The result should be every line of the listing that holds the word "Boys".

☆ ☆ ☆

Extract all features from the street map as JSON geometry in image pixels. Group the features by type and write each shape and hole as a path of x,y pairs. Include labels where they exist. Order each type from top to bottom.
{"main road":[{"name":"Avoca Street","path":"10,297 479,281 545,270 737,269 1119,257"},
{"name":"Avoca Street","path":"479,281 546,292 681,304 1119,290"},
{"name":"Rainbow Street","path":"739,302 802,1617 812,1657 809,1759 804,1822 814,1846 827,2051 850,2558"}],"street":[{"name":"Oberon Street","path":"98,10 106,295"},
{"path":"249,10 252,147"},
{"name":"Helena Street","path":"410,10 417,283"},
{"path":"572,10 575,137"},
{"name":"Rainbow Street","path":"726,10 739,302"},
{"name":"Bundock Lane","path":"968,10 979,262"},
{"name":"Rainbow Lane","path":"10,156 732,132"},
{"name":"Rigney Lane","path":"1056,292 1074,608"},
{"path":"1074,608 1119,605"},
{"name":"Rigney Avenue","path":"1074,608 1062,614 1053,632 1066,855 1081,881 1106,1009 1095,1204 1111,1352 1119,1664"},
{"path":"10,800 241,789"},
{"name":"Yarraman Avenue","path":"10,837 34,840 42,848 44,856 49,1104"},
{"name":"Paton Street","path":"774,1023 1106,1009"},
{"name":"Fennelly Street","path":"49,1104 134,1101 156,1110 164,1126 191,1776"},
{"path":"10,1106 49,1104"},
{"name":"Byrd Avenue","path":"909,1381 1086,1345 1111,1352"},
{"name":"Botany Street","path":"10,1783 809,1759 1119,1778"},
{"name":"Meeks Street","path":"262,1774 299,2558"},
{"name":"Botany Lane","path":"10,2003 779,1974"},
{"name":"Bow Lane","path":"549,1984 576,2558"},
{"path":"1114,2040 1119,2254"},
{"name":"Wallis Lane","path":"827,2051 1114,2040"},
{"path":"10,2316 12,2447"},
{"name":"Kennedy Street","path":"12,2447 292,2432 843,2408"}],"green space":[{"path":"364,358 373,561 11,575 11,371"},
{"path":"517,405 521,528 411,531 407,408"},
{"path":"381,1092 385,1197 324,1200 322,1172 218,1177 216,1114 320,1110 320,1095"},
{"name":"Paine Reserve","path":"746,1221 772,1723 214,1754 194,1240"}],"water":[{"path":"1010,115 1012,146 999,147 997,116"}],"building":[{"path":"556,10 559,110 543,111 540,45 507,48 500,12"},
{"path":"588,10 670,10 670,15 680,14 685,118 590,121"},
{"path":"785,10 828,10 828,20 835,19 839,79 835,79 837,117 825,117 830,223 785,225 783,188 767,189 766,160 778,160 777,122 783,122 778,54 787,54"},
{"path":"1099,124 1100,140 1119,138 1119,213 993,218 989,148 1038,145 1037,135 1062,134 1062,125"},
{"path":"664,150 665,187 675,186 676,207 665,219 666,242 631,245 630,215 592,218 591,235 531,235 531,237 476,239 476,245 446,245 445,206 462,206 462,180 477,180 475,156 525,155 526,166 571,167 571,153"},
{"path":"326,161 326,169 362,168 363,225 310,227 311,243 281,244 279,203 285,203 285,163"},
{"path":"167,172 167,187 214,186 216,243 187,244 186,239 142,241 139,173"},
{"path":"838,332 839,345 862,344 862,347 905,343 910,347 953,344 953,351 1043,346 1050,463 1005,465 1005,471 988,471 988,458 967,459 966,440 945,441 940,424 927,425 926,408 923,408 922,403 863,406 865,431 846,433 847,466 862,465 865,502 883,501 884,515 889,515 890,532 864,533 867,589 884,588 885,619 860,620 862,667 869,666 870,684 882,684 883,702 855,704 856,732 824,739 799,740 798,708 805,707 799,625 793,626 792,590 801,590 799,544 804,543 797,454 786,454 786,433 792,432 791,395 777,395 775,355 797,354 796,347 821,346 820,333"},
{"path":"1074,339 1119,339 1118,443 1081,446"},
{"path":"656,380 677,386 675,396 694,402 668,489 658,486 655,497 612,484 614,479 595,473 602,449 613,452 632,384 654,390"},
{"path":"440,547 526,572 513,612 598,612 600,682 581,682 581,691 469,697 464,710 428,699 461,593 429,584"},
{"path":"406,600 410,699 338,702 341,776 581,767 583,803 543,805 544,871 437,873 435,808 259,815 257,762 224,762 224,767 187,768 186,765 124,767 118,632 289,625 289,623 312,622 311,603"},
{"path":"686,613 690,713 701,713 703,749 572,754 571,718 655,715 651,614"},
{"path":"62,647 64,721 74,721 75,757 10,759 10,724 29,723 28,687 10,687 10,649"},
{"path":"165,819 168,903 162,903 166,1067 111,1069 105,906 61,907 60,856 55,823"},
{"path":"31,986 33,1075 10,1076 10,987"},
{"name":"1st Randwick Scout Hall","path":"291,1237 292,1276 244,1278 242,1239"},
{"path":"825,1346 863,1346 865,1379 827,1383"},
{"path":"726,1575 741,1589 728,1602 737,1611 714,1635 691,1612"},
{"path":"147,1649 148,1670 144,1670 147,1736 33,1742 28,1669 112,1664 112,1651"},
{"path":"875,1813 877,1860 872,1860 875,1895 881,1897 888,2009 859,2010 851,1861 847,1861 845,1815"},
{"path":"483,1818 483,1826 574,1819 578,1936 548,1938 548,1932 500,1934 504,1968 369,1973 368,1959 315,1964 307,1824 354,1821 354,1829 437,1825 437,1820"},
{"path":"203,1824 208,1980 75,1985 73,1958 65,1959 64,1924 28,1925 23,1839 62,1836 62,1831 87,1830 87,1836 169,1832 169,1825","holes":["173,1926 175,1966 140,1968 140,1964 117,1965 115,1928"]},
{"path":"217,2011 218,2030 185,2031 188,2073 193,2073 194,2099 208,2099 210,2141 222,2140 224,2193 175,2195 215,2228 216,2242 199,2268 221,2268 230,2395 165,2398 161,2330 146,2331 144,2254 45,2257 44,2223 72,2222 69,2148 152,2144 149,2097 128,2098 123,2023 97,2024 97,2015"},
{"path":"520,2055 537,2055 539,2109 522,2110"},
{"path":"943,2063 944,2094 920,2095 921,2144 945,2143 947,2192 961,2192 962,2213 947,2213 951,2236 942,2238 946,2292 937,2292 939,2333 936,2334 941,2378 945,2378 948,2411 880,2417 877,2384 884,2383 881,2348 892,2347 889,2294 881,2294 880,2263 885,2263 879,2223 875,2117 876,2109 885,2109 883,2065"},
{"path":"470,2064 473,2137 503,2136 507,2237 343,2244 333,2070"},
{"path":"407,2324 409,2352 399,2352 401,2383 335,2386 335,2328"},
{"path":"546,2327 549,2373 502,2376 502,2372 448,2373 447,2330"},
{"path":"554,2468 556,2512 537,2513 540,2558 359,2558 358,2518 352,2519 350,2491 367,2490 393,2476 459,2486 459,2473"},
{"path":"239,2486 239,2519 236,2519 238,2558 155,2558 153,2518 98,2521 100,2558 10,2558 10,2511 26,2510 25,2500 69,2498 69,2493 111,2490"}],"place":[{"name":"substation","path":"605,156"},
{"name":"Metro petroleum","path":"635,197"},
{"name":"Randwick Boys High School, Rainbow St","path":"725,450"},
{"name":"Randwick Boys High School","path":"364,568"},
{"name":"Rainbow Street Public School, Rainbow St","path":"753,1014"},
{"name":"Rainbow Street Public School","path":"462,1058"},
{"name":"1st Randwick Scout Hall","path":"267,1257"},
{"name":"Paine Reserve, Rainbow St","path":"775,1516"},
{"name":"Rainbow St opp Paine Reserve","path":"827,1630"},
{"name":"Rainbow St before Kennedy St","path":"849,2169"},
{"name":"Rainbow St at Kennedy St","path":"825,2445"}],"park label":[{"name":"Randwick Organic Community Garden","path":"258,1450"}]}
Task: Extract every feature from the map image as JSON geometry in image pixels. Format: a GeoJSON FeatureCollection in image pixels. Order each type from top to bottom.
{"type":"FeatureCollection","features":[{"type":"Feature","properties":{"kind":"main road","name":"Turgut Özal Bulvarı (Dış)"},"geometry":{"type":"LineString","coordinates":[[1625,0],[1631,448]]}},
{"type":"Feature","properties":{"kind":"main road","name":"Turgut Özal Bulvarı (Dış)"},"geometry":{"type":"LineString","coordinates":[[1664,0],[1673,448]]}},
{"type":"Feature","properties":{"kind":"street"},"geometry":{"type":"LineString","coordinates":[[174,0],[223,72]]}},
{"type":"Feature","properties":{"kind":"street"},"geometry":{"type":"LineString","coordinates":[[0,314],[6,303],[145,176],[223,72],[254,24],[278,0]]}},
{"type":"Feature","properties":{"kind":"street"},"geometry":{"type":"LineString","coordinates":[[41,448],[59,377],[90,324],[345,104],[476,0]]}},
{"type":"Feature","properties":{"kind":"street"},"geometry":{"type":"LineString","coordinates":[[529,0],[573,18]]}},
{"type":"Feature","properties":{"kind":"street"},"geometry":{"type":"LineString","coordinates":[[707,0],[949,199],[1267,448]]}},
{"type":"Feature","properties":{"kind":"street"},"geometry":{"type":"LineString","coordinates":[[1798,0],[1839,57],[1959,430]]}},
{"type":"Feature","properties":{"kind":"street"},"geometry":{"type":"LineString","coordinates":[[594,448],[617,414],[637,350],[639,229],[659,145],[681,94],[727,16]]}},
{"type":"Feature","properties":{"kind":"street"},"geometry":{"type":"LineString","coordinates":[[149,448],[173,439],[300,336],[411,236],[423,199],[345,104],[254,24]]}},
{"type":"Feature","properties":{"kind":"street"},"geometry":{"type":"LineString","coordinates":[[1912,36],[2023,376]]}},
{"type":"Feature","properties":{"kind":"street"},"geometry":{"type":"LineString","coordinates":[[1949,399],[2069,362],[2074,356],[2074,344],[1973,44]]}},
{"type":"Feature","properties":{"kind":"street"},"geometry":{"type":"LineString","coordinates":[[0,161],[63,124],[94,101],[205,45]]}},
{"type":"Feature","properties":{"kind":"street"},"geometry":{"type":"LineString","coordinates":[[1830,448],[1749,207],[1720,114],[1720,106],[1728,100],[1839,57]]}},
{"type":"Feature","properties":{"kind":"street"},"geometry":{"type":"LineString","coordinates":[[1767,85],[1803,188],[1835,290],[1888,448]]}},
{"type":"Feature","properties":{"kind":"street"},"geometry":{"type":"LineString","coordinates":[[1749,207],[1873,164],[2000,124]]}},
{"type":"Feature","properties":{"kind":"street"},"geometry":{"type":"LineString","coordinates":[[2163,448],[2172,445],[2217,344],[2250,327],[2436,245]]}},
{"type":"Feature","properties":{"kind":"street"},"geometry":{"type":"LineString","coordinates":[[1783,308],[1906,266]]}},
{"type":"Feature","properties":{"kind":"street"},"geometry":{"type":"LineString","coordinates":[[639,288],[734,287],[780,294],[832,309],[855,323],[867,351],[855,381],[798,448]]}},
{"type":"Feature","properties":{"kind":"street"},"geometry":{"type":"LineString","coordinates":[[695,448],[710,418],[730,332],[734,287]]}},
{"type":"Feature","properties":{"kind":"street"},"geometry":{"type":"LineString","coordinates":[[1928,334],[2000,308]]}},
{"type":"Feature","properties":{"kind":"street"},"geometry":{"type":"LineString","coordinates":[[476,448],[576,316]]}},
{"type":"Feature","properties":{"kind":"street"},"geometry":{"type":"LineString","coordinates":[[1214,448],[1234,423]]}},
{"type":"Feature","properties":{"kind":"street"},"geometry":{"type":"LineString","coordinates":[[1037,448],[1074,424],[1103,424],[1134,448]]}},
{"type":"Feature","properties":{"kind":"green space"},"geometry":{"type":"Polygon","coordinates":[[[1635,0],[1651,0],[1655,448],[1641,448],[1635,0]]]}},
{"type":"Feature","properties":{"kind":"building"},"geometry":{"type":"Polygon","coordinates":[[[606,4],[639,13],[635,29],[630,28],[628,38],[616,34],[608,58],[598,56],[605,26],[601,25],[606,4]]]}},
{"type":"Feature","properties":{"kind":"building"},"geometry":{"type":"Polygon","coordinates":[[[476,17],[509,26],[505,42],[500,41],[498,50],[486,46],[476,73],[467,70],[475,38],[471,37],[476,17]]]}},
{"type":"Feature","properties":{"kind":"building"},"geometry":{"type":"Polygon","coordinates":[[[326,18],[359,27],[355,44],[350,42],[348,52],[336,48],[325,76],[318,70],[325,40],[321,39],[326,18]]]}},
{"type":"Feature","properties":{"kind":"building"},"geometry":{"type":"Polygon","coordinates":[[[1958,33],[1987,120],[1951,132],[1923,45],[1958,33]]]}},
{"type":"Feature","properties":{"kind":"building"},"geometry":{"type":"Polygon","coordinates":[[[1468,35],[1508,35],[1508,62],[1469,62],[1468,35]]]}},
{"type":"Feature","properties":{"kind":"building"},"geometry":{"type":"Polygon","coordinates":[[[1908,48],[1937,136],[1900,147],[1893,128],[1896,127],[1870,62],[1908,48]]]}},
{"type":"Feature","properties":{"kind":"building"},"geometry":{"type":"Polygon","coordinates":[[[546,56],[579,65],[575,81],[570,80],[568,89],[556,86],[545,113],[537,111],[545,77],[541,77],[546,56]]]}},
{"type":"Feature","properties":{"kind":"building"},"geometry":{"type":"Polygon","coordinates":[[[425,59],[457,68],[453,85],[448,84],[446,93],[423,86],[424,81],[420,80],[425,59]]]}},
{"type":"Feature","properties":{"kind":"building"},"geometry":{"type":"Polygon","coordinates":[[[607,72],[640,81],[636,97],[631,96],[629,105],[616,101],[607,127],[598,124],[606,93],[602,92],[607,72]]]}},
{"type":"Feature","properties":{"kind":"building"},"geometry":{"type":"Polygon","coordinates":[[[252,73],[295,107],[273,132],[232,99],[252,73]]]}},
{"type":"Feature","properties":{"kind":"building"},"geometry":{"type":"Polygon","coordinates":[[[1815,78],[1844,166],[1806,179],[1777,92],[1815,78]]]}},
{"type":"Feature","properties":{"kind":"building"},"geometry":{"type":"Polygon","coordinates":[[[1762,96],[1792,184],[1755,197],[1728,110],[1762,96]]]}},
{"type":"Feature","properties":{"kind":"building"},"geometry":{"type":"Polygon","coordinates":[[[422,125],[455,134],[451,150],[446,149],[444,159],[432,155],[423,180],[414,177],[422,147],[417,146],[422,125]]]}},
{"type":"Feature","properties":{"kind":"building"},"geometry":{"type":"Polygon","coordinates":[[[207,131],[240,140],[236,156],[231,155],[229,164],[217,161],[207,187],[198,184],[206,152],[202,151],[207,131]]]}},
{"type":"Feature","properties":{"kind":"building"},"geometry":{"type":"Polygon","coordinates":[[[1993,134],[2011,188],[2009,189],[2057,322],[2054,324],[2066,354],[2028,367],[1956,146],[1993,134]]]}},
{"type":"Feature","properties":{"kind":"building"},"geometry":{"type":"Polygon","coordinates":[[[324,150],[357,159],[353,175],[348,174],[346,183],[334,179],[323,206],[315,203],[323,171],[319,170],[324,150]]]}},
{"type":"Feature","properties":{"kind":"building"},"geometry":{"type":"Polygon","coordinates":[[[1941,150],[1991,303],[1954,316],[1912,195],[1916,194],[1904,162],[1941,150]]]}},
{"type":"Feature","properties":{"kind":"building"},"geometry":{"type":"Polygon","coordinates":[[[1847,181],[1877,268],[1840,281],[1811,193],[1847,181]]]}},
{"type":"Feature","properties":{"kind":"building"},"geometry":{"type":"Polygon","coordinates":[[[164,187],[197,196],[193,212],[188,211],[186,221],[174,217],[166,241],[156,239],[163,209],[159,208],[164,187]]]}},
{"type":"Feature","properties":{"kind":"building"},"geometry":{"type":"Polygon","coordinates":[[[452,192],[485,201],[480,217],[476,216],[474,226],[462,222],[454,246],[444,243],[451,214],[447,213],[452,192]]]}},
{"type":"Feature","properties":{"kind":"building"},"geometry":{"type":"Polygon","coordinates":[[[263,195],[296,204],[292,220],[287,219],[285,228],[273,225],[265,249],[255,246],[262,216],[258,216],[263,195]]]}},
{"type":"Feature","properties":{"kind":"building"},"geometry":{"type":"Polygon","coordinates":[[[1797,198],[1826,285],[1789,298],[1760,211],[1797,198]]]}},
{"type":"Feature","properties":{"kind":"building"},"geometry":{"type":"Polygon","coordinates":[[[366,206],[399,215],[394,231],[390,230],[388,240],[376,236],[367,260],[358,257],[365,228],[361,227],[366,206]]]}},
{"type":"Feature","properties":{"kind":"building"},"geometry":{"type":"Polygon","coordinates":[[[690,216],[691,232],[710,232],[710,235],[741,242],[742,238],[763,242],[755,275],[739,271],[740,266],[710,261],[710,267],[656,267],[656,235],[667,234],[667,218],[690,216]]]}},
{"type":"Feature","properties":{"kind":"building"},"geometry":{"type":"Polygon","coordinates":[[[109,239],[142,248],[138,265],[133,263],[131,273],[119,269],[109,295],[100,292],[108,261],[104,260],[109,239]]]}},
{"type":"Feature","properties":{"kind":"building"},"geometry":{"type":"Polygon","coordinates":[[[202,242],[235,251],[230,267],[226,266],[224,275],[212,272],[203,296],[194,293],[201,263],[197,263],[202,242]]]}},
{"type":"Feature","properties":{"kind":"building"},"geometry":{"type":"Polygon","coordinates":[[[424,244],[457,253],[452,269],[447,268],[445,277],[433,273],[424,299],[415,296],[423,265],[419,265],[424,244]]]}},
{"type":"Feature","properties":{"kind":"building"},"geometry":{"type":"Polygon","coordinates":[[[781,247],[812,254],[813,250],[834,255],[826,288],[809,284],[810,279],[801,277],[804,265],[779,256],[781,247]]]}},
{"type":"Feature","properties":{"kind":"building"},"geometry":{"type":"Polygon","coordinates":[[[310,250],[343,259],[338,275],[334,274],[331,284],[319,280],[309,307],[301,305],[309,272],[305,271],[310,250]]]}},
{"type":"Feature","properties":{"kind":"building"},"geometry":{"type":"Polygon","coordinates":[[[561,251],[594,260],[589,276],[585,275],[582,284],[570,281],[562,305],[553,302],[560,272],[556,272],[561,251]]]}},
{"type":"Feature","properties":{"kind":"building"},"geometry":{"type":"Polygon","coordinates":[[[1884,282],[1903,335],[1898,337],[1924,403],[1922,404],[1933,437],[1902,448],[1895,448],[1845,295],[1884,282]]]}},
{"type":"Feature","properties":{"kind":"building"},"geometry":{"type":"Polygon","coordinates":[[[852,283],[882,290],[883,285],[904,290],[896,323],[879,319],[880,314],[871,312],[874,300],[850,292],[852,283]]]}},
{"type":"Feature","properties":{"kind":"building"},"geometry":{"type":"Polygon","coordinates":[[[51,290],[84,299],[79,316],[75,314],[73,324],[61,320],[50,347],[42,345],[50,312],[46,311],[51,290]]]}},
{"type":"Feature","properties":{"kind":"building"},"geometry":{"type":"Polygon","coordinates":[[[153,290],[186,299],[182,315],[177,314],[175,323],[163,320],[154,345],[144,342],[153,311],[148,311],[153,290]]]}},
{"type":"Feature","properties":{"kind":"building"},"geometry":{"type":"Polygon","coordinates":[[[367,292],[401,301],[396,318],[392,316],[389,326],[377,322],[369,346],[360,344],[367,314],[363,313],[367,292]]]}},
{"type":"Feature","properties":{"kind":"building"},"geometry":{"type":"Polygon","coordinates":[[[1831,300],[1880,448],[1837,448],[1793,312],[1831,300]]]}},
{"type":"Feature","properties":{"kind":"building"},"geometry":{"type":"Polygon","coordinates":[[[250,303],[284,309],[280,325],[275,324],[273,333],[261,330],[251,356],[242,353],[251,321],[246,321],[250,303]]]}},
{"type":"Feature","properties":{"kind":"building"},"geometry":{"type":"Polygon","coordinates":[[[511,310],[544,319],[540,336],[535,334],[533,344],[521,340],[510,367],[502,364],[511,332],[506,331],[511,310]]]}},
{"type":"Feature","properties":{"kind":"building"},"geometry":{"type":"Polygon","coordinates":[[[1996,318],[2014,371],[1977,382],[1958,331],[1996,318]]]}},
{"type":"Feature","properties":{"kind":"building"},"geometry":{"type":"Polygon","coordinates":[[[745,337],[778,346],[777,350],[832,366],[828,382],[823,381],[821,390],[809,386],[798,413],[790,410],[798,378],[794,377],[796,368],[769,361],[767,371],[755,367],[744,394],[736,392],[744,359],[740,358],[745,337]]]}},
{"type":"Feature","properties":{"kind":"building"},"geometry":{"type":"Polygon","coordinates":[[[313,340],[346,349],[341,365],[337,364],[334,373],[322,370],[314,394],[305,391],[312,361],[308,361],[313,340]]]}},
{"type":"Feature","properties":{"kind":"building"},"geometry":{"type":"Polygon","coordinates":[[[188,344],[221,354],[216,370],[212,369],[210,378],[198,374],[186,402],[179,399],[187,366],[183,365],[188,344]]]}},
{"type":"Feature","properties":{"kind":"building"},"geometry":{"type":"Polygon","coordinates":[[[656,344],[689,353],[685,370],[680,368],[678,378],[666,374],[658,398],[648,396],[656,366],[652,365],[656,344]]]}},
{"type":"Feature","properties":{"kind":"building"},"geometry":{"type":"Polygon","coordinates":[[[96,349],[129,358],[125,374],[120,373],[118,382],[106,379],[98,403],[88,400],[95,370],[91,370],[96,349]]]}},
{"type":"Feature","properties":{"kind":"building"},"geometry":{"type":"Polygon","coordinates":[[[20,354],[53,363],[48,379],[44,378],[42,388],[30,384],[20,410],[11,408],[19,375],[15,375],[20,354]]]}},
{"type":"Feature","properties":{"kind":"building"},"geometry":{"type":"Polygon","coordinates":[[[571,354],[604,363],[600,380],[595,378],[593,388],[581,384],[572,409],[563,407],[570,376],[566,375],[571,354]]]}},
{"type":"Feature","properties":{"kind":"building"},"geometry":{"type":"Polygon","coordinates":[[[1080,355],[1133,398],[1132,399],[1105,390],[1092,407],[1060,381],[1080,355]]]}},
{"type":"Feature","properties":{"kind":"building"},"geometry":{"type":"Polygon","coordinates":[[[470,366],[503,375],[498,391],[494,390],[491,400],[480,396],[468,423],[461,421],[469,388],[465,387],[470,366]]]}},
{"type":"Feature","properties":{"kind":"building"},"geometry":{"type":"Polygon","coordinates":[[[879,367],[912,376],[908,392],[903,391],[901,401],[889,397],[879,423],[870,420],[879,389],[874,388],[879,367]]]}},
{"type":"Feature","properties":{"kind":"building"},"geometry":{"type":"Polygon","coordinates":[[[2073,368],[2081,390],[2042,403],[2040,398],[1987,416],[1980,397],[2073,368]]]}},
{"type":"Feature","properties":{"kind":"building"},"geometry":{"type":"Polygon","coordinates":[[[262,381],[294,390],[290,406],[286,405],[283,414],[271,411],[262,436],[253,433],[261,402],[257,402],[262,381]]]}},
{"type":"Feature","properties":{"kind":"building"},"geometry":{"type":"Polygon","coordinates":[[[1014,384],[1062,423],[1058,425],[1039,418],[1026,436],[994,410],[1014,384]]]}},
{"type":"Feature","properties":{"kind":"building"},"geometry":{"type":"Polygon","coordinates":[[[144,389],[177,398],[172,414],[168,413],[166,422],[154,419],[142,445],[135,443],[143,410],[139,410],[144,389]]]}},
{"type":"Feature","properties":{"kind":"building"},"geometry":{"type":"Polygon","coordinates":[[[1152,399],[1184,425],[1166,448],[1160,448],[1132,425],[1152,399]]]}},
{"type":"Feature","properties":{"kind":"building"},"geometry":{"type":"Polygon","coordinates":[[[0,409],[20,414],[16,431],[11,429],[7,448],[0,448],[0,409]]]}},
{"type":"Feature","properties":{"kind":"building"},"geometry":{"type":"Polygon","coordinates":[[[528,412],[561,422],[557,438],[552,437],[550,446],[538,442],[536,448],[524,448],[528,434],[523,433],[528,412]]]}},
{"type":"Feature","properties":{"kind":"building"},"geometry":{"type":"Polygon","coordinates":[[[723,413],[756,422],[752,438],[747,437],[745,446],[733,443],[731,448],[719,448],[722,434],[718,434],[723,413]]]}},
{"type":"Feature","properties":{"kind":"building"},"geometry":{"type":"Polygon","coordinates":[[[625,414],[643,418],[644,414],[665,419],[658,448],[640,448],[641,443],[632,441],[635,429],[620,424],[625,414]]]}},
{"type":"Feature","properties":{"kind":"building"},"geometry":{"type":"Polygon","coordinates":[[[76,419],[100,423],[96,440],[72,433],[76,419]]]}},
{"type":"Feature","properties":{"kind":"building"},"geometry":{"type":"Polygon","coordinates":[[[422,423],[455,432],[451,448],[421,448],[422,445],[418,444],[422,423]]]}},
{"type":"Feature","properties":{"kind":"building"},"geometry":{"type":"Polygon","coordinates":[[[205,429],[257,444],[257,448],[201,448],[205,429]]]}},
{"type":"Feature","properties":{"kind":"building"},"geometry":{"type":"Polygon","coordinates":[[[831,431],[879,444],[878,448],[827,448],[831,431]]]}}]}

☆ ☆ ☆

§ The completed task
{"name":"Randwick Boys High School, Rainbow St","path":"725,450"},
{"name":"Randwick Boys High School","path":"364,568"},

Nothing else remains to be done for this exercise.